I know one guy that used to use the saw to split all of his wood ..... said it was easier to sit in the garage with the electric saw than swing an axe. last time I hauled over the splitter and we did all his supply in a few hours.


----------



## Birdman1 (Nov 24, 2009)

smokinjay said:
			
		

> stee6043 said:
> 
> 
> 
> ...




+ 1 Bro

Holy crap

Could you imagine how much more fuel your saw would use compared to a hydro splitter 
and the amount of time difference between the two??
I might as well pay the gas man double what I pay him now.

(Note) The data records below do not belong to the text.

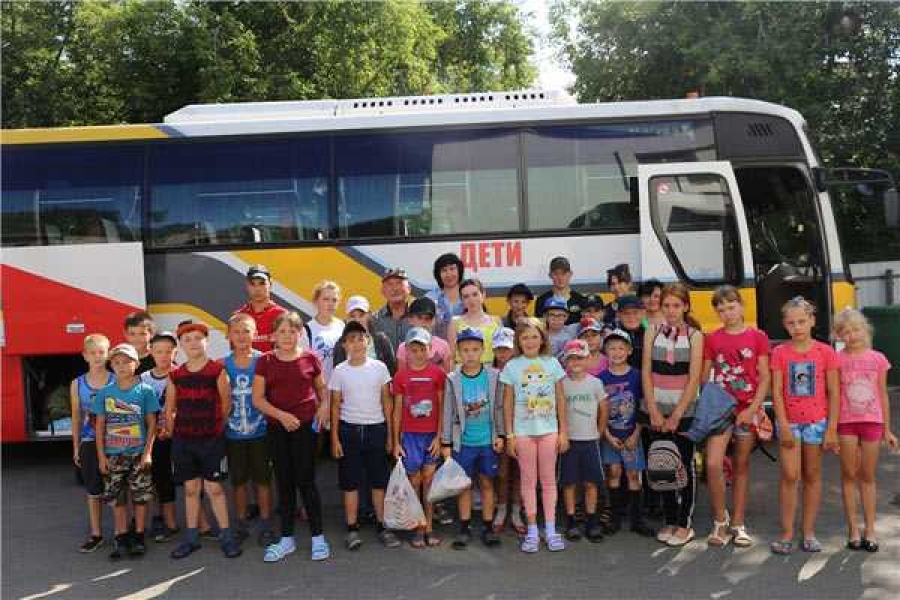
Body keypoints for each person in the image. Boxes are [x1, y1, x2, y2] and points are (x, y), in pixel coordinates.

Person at [252, 312, 331, 562]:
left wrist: (324, 406)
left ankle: (318, 537)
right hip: (278, 430)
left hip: (306, 429)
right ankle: (287, 539)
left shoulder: (310, 358)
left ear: (300, 334)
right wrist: (282, 416)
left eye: (292, 331)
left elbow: (321, 389)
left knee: (306, 482)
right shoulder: (265, 361)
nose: (287, 336)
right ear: (274, 335)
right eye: (282, 331)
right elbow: (258, 399)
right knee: (284, 483)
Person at [165, 321, 242, 559]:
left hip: (211, 441)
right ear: (180, 345)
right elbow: (170, 409)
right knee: (191, 489)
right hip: (183, 441)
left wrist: (215, 429)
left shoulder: (217, 371)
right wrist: (174, 433)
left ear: (207, 341)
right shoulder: (175, 375)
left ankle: (227, 537)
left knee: (214, 489)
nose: (193, 343)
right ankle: (191, 538)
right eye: (187, 340)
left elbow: (226, 404)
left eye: (198, 338)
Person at [769, 297, 840, 555]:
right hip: (789, 423)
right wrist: (783, 424)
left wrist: (831, 429)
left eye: (801, 321)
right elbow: (777, 391)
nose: (797, 327)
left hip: (816, 423)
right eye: (791, 323)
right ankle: (787, 533)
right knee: (790, 476)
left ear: (812, 320)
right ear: (785, 325)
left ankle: (808, 532)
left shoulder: (825, 352)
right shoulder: (780, 352)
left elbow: (834, 391)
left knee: (812, 475)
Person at [701, 286, 770, 548]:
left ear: (741, 306)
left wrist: (753, 410)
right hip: (720, 410)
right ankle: (720, 519)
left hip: (746, 410)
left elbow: (764, 377)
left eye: (731, 307)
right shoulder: (712, 339)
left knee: (741, 465)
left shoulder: (757, 337)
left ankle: (738, 522)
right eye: (721, 310)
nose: (727, 313)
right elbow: (704, 377)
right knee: (713, 464)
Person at [641, 283, 704, 547]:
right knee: (662, 464)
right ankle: (669, 519)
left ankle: (684, 523)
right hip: (655, 409)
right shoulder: (652, 331)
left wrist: (677, 415)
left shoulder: (695, 336)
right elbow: (646, 372)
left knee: (685, 465)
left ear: (686, 306)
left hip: (683, 411)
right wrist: (654, 410)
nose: (671, 310)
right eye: (666, 305)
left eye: (676, 305)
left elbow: (694, 378)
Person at [329, 320, 399, 550]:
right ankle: (352, 528)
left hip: (376, 429)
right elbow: (335, 406)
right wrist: (334, 438)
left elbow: (387, 402)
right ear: (344, 345)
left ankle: (382, 525)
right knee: (350, 482)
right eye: (351, 339)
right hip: (349, 431)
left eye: (361, 338)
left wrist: (390, 436)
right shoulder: (339, 371)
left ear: (368, 341)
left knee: (379, 481)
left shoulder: (379, 368)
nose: (357, 343)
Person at [502, 318, 569, 553]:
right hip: (523, 433)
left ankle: (550, 529)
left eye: (534, 336)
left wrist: (563, 432)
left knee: (548, 481)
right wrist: (509, 435)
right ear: (518, 341)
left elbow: (561, 399)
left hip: (549, 431)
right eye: (525, 337)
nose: (530, 341)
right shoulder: (512, 366)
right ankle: (531, 530)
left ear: (542, 339)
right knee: (528, 481)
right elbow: (508, 403)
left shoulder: (552, 363)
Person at [833, 308, 897, 553]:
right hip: (846, 423)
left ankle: (870, 529)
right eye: (846, 332)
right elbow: (833, 395)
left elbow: (882, 395)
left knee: (868, 477)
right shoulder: (836, 359)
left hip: (872, 422)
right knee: (849, 475)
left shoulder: (878, 359)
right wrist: (832, 430)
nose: (852, 335)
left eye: (856, 329)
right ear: (839, 336)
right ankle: (853, 529)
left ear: (865, 329)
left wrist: (887, 430)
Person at [92, 343, 159, 560]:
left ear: (136, 364)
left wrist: (147, 453)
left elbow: (152, 423)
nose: (121, 366)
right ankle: (120, 536)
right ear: (111, 365)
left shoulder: (145, 391)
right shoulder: (105, 393)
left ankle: (138, 535)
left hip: (138, 453)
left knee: (140, 496)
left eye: (127, 362)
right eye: (117, 362)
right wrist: (101, 456)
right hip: (113, 454)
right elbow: (99, 426)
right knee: (117, 498)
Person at [442, 328, 505, 549]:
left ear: (483, 350)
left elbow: (499, 407)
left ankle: (488, 527)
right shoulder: (453, 379)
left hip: (487, 441)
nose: (470, 354)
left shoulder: (494, 376)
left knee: (487, 483)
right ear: (458, 352)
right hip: (464, 442)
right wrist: (446, 442)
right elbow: (448, 411)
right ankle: (464, 527)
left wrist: (501, 434)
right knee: (464, 485)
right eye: (466, 350)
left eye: (475, 349)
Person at [222, 314, 275, 551]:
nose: (242, 336)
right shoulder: (223, 364)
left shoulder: (264, 361)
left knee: (263, 480)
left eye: (246, 331)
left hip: (260, 431)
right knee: (239, 481)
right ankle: (241, 524)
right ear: (229, 335)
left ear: (255, 334)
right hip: (233, 434)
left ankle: (266, 523)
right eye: (237, 331)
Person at [392, 327, 446, 548]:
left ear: (429, 349)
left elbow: (442, 407)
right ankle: (418, 528)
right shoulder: (400, 376)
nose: (418, 354)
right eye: (413, 350)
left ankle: (429, 527)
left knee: (429, 483)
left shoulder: (437, 374)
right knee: (414, 482)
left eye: (422, 349)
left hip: (431, 436)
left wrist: (439, 437)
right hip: (410, 437)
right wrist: (396, 442)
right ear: (406, 351)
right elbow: (396, 411)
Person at [599, 329, 654, 538]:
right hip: (611, 435)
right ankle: (614, 518)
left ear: (629, 350)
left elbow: (643, 405)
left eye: (621, 348)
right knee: (614, 473)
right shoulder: (601, 378)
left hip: (632, 435)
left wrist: (636, 434)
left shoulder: (637, 376)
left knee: (633, 474)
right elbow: (599, 411)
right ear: (606, 351)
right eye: (612, 348)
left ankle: (637, 520)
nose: (616, 352)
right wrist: (606, 435)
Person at [559, 339, 607, 543]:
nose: (575, 362)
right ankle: (571, 521)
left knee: (590, 483)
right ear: (565, 361)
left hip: (590, 441)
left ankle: (591, 521)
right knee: (569, 482)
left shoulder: (595, 383)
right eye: (571, 359)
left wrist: (599, 432)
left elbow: (604, 409)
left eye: (580, 358)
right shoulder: (561, 383)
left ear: (588, 359)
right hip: (569, 441)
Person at [70, 333, 114, 553]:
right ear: (85, 355)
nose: (97, 357)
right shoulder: (77, 383)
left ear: (108, 354)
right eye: (93, 353)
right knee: (93, 490)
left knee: (117, 488)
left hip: (115, 440)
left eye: (101, 352)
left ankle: (122, 532)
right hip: (89, 440)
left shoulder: (116, 379)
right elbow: (76, 417)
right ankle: (96, 534)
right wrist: (76, 447)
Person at [140, 331, 180, 543]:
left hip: (178, 434)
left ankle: (172, 520)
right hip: (153, 436)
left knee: (176, 478)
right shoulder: (144, 378)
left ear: (175, 352)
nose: (164, 356)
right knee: (157, 477)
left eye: (168, 351)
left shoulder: (181, 374)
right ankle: (158, 518)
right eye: (159, 351)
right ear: (151, 352)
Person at [490, 327, 524, 534]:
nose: (503, 353)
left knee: (520, 473)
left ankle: (517, 511)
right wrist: (497, 433)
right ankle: (501, 509)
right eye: (499, 349)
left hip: (521, 429)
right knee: (501, 473)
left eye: (507, 349)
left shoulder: (522, 370)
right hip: (498, 431)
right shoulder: (489, 373)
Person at [332, 295, 397, 375]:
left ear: (369, 315)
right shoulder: (340, 345)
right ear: (347, 318)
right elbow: (338, 375)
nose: (357, 320)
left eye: (361, 315)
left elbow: (392, 373)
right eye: (352, 316)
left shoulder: (381, 340)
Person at [448, 278, 501, 365]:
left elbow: (501, 353)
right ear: (462, 300)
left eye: (475, 294)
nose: (471, 299)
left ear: (483, 295)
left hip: (490, 370)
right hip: (463, 370)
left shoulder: (496, 321)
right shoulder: (455, 322)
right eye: (466, 296)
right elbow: (451, 357)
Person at [235, 264, 288, 353]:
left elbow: (289, 352)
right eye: (253, 284)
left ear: (270, 284)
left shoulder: (282, 315)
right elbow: (235, 353)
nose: (257, 289)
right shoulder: (238, 316)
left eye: (262, 283)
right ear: (247, 286)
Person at [396, 297, 453, 372]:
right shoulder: (403, 347)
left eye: (428, 318)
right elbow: (401, 375)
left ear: (434, 320)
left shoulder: (443, 346)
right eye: (419, 318)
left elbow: (448, 374)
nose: (424, 323)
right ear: (410, 319)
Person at [307, 280, 345, 384]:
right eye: (326, 299)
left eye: (334, 300)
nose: (330, 304)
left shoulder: (342, 326)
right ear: (316, 301)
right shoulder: (307, 330)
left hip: (340, 390)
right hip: (318, 390)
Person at [535, 256, 589, 325]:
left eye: (564, 273)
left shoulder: (580, 300)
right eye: (556, 274)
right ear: (550, 275)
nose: (560, 278)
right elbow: (540, 327)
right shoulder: (541, 300)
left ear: (570, 274)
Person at [426, 252, 466, 341]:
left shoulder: (468, 294)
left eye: (452, 269)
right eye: (444, 270)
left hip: (466, 347)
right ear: (438, 274)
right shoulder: (430, 297)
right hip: (437, 347)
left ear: (459, 271)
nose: (449, 274)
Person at [371, 267, 412, 351]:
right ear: (382, 291)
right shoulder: (374, 320)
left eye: (399, 283)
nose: (395, 288)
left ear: (409, 288)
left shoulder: (420, 316)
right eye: (389, 284)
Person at [612, 295, 646, 370]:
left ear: (643, 314)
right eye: (626, 313)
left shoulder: (650, 335)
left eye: (635, 312)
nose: (631, 316)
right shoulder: (612, 336)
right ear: (618, 315)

And the electric chain saw chain sharpener I have would be worth it's weight in gold 
"IF" I could pay for the electric bill after pump gas, bar oil and two stroke oil, not to mention the cost of chains.

The only thing I can think of is this is some kind of propaganda from the Global Chiropractic Society
to make Gajillions of dollars in fixing broken backs from leaning over saws all day. :coolsmirk:


----------



## maplewood (Nov 24, 2009)

madrone said:
			
		

> I've resorted to noodling on a few really gnarly pieces, but very rarely. A pair of wedges and a 5# sledge with a 24" handle is usually the trick for tough splitting. 90% of my splitting is with a 6 or 8 pound maul.



+1


----------